■ **Tasks to perform**
1. Extract the passage of the avalanche article from "One of the snowboarders" to "Center website Tuesday.", word for word.
2. Extend the avalanche article past its final sentence.

■ **Selected extract**
--- START ---

Snowboarders caught in avalanche, fight off moose near Aspen
February 15, 2017
Three snowboarders were caught in an avalanche in Maroon Bowl on Monday, then two of them had to fight off multiple attacks from a moose after self-rescuing from the slide.
One of the snowboarders suffered a broken rib and a strained back after getting pinned against a tree and covered with snow in Maroon Bowl, according to Blase Reardon, forecaster for the Aspen Zone of the Colorado Avalanche Information Center. Reardon talked to the victim by phone and posted a report on the Colorado Avalanche Information Center website Tuesday.
Reardon was in the field Wednesday and couldn't be reached for additional comment about the incident or the identity of the snowboarders. Maroon Bowl is just outside the boundary of Aspen Highlands ski area. It shares the same ridge as Highland Bowl.

--- END ---

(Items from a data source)

--- START ---

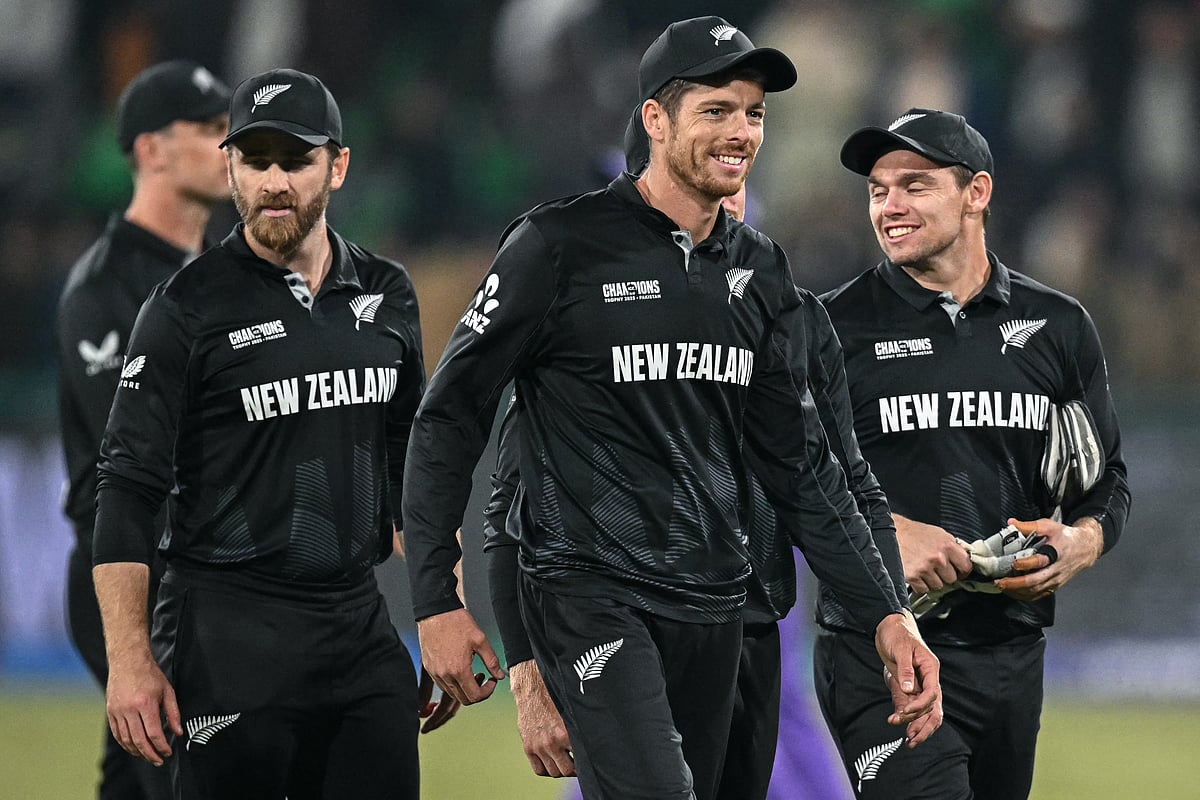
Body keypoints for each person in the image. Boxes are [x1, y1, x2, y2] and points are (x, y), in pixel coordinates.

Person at [402, 16, 941, 800]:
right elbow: (450, 418)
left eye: (754, 113)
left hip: (719, 612)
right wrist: (437, 603)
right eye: (716, 110)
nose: (741, 132)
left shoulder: (759, 276)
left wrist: (886, 614)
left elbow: (803, 469)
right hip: (593, 600)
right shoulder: (559, 249)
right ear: (656, 119)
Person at [484, 105, 870, 800]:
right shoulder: (575, 319)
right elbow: (511, 502)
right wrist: (526, 664)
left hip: (748, 581)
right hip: (625, 579)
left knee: (765, 719)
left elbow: (825, 473)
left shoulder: (773, 304)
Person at [90, 68, 447, 799]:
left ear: (338, 165)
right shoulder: (184, 310)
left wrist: (442, 604)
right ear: (230, 167)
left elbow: (410, 463)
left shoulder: (388, 295)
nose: (274, 181)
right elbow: (126, 489)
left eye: (296, 159)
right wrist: (129, 661)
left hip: (357, 626)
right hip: (227, 636)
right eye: (255, 162)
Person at [815, 108, 1131, 799]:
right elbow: (786, 481)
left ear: (976, 193)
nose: (889, 206)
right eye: (877, 190)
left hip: (1013, 651)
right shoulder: (831, 330)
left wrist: (1083, 541)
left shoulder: (1059, 327)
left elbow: (1106, 480)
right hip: (881, 650)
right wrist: (889, 531)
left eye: (914, 186)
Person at [56, 59, 231, 800]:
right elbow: (134, 462)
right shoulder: (103, 290)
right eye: (210, 129)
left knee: (133, 786)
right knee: (195, 778)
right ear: (151, 150)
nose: (231, 146)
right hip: (130, 578)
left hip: (198, 578)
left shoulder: (221, 275)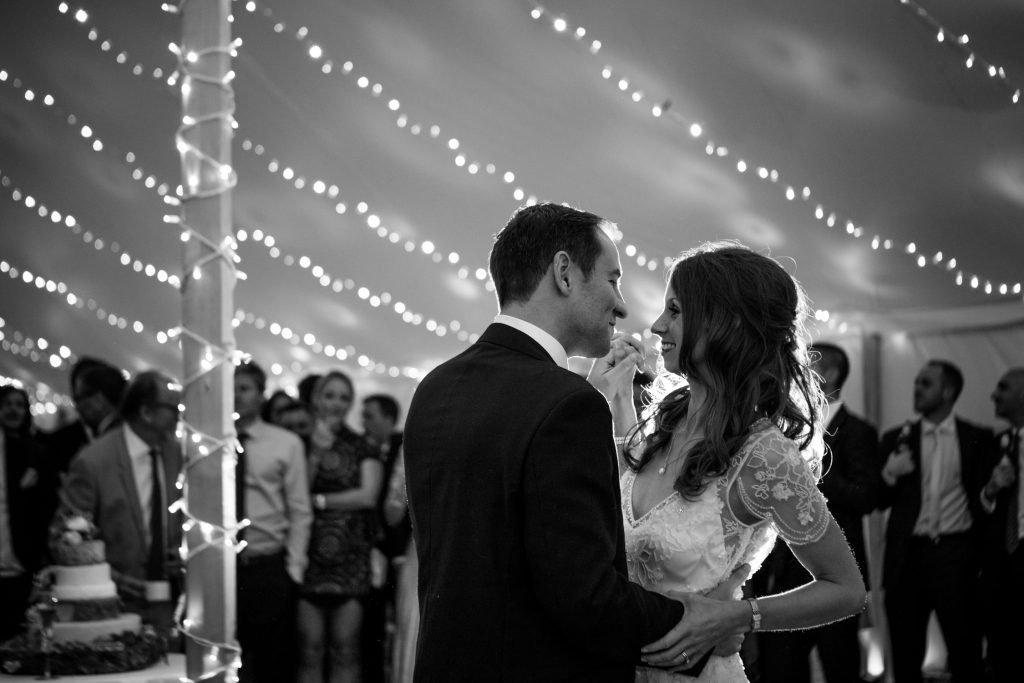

--- END ---

■ **Responses**
1.
One of the snowboarders suffered a broken rib and a strained back after getting pinned against a tree and covered with snow in Maroon Bowl, according to Blase Reardon, forecaster for the Aspen Zone of the Colorado Avalanche Information Center. Reardon talked to the victim by phone and posted a report on the Colorado Avalanche Information Center website Tuesday.

2.
The snowboarders were on a northerly slope of Maroon Bowl at an elevation of about 10,650 feet, according to the report. They were filming higher in the bowl earlier in the day. Right before the slide all three entered a slope. The victim, whose name wasn't available, told Reardon they "got lazy" and didn't follow their usual protocol of entering the slope one at a time.
"About 300 vertical feet below the ridge and just below a big tree that was near a convexity, the slope avalanched," Reardon wrote in his report. "It broke above them and all three were caught and carried several hundred feet down the slope."
One snowboarder was partially buried and a second was buried to his waist, Reardon wrote, based on the victim's comments. The third rider was injured after he was pinned against a tree.
"He was able to move one hand and break an opening to the surface," Reardon's report said. "He may have been able to clear some snow from his face. His companions told him he was turning blue when they got to him."
The accident occurred the day before a man was killed in an avalanche on the Flat Tops.
The three snowboarders self-rescued from Maroon Bowl by side slipping, crawling on all fours and pushing the injured man on his board, Reardon continued. Once they reached Maroon Creek Road, which is closed for the winter and covered in snow, one of the snowboarders went to T-Lazy-7 Ranch to get help.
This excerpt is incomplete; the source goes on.